Hard to be more maximally optimistic than that. One could call this the ‘theoretical beyond best case scenario.’ 

(The statement is actually even more absurd than that, considering variation in time to case progression, but I’m going to let that one go.)

(Exercise for the reader, you have five seconds: What is the implied R0?)

(Second exercise for the reader: If there are four things that reduce the spread of infection some amount, and R0 is about 4 initially, and you implement three of them, what is the new R0?) 

They Account for Uncertainty, Right?

They generously account for uncertainty with the following ‘confidence interval’:

Figure 9 shows the expected cumulative death numbers with 95% uncertainty intervals. The average forecast suggests 81,114 deaths, but the range is large, from 38,242 to 162,106 deaths.

(Note: this was as of paper publishing, numbers are now lower.)

That is not how this works.
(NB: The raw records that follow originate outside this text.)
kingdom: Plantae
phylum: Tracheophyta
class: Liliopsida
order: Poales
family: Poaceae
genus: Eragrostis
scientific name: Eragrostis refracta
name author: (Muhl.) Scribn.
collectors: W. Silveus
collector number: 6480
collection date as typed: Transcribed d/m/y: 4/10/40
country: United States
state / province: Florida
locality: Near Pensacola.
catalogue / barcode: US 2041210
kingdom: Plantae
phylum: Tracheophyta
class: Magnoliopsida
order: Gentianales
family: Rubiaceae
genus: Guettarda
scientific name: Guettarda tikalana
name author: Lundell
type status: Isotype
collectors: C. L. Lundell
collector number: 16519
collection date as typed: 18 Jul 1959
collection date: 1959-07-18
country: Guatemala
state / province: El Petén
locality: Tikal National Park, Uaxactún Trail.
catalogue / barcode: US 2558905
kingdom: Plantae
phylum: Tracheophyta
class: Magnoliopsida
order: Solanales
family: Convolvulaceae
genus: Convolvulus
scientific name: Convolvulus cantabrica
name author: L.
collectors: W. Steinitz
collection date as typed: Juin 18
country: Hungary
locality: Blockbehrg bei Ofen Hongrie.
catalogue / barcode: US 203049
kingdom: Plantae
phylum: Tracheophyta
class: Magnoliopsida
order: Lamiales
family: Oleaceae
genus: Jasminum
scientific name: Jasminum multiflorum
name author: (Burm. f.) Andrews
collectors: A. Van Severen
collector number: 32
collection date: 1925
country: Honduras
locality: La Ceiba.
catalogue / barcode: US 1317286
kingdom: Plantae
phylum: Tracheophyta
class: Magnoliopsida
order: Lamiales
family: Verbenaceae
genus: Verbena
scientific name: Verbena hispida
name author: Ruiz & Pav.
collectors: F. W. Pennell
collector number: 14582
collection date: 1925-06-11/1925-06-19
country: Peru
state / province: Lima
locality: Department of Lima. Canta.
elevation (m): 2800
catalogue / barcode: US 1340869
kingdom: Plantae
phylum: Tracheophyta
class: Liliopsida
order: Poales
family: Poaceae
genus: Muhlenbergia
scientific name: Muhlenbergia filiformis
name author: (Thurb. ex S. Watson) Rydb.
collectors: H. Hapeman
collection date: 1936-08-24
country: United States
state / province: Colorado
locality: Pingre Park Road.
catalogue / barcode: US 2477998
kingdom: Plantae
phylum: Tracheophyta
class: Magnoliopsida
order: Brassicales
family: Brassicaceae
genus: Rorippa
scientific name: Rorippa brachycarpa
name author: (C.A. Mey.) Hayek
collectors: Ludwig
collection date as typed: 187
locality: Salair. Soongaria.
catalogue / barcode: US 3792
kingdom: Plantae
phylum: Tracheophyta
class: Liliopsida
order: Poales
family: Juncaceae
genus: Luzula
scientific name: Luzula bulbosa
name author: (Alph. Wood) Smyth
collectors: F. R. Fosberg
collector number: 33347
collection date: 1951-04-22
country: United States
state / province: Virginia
That is not how any of this works.

The way this works once we correct for all the obvious absurdities is that this is a lower bound on how good things could possibly go.

If I am incorrect, and that is how any of this works I have some very, very large bets I would like to place.

A Simpler Version of the Same Model

The model seems functionally the same as this:

Assume all reported numbers are accurate, and assume that no one gets infected once you nominally implement three of the four social distancing measures. Which you assume every US state will do within a week from the model starting.

Let’s simplify that again. 

Assume that no one under an even half-serious (three quarters serious?) lock down ever gets infected out-of-household.

We still see deaths for a few weeks, because there is a lag, but then it’s all over.

What the Model Outputs

As of when I wrote this line, this more-than-maximally-optimistic model projects 61,545 deaths in the United States.

People with power, people with influence, what some might call our “best people,” are on television and in the media predicting around 60,000 total American deaths.

I will say that again.

We are telling the public a death count that effectively implies that by about a month from now, and in many places earlier than that, no new American ever gets infected with Covid-19.

The model assumes that our half measures towards social distancing will have the same impact as was reported in Wuhan. In Wuhan, they blockaded apartment buildings, took anyone suspected of being positive away for isolation, and still, months after this model says there are no infections or even deaths, has severe movement restrictions and blockades up all over the place.

Whereas the New York City subways continue to run, and California thinks weed sales are an essential business.

I hope that my perception of this is wrong. Perhaps everyone knows this model is nonsense. Perhaps there are better ones out there – if you know of one you respect, please let me know about it!

But again, this is a maximally optimistic model on every front. I keep seeing people whose voice matters share this same final answer of predicting 60,000 deaths. If it’s not from a model doing more or less this, I don’t know how you get an answer in that ballpark.

Unless of course answers are being chosen without regard to reality.